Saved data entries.
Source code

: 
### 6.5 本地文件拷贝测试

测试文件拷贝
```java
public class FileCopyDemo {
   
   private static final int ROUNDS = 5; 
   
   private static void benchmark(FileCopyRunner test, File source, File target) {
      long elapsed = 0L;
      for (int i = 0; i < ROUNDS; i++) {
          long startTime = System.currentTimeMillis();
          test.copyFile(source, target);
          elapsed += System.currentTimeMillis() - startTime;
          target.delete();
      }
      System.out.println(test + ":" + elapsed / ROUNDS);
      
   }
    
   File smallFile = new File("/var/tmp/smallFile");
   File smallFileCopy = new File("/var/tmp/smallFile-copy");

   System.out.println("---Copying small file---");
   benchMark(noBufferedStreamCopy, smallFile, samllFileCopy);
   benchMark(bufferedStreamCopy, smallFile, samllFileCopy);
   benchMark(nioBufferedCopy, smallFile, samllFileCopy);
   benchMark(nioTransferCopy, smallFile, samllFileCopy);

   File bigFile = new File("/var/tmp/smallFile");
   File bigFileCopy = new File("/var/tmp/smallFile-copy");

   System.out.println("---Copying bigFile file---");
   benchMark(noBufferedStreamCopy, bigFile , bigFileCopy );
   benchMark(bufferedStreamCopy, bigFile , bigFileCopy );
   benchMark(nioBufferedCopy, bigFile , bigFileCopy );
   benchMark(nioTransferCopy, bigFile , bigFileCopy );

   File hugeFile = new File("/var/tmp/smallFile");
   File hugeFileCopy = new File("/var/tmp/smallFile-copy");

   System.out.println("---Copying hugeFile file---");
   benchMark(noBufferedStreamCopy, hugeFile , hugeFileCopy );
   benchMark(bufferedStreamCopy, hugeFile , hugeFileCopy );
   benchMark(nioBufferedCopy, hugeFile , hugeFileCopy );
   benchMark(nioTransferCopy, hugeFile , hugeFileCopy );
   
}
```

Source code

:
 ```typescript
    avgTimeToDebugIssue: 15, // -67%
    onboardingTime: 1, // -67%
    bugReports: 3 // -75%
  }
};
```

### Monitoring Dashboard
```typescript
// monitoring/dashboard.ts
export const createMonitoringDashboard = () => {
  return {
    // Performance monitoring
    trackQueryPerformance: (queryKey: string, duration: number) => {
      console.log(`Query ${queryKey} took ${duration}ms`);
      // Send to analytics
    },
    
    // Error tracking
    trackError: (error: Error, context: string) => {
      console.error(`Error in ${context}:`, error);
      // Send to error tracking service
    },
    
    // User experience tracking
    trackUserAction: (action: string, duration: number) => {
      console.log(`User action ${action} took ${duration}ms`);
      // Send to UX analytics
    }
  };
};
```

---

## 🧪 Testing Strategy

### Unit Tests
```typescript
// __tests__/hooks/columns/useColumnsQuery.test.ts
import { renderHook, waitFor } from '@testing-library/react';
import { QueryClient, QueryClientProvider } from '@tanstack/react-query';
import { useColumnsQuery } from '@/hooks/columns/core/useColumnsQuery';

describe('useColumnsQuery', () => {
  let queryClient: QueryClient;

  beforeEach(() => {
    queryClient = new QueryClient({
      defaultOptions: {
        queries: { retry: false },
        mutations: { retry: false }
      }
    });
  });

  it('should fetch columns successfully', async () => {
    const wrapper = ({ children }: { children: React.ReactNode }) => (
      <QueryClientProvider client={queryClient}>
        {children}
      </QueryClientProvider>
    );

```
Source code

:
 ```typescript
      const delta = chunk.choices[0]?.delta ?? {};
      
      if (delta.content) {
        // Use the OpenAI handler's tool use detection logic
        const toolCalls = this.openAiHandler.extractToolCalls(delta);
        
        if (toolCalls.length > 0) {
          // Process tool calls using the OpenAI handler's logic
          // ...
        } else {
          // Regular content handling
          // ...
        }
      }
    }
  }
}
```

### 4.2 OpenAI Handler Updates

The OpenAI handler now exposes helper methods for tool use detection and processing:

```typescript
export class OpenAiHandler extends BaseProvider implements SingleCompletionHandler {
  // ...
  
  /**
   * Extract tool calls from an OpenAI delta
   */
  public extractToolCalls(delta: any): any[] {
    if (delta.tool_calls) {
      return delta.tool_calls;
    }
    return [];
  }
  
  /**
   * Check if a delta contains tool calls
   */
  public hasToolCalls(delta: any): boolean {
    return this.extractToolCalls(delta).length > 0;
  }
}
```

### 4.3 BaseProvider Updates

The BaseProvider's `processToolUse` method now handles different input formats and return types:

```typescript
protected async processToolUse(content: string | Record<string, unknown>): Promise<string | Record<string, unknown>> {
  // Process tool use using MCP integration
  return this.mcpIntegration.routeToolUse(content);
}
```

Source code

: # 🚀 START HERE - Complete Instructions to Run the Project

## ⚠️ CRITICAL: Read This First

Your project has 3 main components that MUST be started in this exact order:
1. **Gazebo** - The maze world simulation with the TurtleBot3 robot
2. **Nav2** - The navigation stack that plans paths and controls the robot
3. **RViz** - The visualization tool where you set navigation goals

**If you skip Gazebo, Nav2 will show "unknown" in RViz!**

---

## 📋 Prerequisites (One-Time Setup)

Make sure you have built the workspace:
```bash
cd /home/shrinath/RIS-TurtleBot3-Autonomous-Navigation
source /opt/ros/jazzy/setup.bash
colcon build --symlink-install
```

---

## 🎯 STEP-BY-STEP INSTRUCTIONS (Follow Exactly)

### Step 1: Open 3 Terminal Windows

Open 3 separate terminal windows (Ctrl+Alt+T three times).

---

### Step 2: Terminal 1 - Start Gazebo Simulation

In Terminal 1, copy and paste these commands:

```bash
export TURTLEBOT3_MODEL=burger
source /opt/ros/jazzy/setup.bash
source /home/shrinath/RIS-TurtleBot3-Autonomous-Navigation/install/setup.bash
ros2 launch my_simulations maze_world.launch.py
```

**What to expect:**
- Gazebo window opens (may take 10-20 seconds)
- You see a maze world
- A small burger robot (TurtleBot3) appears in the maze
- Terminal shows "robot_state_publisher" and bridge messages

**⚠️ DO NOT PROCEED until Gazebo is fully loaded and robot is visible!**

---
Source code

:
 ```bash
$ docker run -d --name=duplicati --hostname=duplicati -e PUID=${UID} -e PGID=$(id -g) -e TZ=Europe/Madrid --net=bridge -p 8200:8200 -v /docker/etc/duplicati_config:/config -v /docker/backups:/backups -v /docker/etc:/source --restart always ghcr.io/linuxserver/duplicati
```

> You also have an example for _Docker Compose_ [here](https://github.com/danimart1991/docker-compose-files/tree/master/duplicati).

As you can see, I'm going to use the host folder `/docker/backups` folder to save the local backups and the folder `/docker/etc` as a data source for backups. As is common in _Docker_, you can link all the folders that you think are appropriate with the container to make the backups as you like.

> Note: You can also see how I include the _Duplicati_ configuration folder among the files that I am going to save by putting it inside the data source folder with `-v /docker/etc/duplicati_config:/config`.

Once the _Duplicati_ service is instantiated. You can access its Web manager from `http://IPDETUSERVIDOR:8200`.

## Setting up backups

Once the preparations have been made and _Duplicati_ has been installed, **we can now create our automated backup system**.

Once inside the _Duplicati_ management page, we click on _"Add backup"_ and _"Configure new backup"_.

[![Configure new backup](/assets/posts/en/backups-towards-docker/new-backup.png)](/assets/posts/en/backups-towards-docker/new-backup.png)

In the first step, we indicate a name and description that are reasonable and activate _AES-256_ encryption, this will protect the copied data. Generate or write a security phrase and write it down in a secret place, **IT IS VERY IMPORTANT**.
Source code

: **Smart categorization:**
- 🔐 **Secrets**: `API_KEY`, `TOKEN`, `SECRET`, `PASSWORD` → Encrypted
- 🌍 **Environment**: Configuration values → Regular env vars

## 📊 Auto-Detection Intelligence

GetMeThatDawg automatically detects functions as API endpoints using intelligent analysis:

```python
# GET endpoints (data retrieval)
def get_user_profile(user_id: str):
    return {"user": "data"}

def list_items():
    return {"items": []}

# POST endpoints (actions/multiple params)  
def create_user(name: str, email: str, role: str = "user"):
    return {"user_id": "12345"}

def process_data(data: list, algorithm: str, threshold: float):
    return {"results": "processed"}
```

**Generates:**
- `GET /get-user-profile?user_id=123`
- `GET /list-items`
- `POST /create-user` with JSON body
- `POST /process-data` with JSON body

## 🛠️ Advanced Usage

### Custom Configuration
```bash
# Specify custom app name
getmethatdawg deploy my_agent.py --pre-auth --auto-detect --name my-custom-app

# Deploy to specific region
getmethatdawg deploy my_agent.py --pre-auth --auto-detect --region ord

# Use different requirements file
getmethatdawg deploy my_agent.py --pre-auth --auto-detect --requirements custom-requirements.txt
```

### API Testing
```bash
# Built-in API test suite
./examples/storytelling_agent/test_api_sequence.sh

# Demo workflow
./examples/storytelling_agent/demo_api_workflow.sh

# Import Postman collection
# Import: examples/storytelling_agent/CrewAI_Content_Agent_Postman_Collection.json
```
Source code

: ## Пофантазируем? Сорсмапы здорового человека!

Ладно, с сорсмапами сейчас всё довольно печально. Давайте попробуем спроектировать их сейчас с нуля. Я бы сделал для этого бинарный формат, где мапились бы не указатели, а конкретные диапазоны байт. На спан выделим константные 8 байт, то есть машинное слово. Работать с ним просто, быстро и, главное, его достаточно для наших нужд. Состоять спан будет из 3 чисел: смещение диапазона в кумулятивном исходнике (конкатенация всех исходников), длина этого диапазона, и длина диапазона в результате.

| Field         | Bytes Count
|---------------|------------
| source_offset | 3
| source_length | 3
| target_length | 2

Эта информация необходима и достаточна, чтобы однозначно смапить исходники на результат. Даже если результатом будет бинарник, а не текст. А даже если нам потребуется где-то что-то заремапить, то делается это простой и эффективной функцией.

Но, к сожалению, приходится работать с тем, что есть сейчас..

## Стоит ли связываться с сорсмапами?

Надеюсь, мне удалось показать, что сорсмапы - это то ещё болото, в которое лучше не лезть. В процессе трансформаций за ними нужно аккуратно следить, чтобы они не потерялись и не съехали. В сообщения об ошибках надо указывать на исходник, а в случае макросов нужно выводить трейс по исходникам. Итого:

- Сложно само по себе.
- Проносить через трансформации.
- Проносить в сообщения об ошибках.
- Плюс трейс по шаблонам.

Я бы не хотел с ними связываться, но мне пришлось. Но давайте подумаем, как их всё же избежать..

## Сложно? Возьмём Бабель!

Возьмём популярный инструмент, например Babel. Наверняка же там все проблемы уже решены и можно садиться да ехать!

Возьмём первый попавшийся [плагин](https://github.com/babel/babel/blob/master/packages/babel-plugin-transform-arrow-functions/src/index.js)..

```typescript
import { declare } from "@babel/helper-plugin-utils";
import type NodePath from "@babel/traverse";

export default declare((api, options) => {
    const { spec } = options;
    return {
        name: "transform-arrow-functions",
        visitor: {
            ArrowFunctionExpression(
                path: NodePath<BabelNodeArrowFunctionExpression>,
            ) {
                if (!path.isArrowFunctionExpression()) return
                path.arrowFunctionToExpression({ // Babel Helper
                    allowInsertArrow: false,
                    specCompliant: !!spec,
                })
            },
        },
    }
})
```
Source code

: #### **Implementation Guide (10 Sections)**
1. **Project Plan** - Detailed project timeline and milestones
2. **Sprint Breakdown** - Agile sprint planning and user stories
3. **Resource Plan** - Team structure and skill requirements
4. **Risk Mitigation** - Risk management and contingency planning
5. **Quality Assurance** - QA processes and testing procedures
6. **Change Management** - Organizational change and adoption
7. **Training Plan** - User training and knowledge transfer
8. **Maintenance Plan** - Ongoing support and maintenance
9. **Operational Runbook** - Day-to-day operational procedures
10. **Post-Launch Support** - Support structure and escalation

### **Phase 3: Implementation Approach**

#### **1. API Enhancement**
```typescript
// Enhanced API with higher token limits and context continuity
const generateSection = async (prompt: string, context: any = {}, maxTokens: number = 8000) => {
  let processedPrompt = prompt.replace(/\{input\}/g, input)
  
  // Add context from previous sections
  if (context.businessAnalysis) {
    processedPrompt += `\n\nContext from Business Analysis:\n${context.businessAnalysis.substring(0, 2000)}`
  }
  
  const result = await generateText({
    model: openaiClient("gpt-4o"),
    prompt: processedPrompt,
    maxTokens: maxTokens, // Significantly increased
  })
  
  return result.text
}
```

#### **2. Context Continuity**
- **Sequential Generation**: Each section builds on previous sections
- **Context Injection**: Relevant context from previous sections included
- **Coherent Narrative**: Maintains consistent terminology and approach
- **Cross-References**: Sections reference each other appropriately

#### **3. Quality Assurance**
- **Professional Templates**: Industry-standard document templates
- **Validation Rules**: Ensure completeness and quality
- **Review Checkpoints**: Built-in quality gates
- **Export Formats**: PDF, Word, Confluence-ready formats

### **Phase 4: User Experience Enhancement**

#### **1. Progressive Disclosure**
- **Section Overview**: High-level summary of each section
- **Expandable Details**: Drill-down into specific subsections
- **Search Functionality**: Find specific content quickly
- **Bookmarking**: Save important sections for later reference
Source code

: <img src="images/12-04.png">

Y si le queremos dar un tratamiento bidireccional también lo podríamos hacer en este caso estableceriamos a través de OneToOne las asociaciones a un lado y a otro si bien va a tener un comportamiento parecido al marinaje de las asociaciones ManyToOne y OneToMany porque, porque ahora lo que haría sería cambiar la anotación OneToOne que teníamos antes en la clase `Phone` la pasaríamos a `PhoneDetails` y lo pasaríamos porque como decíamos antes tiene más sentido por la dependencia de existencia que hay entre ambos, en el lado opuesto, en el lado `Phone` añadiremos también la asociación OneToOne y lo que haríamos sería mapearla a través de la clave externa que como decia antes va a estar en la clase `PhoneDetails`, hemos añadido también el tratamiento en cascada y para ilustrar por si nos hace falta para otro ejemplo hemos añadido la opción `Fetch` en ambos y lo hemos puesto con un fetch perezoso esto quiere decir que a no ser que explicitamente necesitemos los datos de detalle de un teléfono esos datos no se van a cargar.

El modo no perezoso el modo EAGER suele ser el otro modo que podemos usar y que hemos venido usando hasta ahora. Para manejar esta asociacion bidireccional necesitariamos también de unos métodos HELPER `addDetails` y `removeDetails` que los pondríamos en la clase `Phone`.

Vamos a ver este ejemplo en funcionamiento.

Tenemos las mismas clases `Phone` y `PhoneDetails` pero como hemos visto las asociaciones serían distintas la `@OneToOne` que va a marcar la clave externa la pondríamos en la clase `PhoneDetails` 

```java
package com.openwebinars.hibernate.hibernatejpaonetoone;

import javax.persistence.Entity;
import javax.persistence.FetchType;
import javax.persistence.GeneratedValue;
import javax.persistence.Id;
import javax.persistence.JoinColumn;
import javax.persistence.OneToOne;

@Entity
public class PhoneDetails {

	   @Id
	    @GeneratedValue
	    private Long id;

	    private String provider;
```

Task requirements.
Set down, exactly as they appear above, all lines from the one that has "- **Context Injection**: Relevant" down to the one that has "- **Expandable Details**: Drill-down", including those two and no others.

Task answer.
- **Context Injection**: Relevant context from previous sections included
- **Coherent Narrative**: Maintains consistent terminology and approach
- **Cross-References**: Sections reference each other appropriately

#### **3. Quality Assurance**
- **Professional Templates**: Industry-standard document templates
- **Validation Rules**: Ensure completeness and quality
- **Review Checkpoints**: Built-in quality gates
- **Export Formats**: PDF, Word, Confluence-ready formats

### **Phase 4: User Experience Enhancement**

#### **1. Progressive Disclosure**
- **Section Overview**: High-level summary of each section
- **Expandable Details**: Drill-down into specific subsections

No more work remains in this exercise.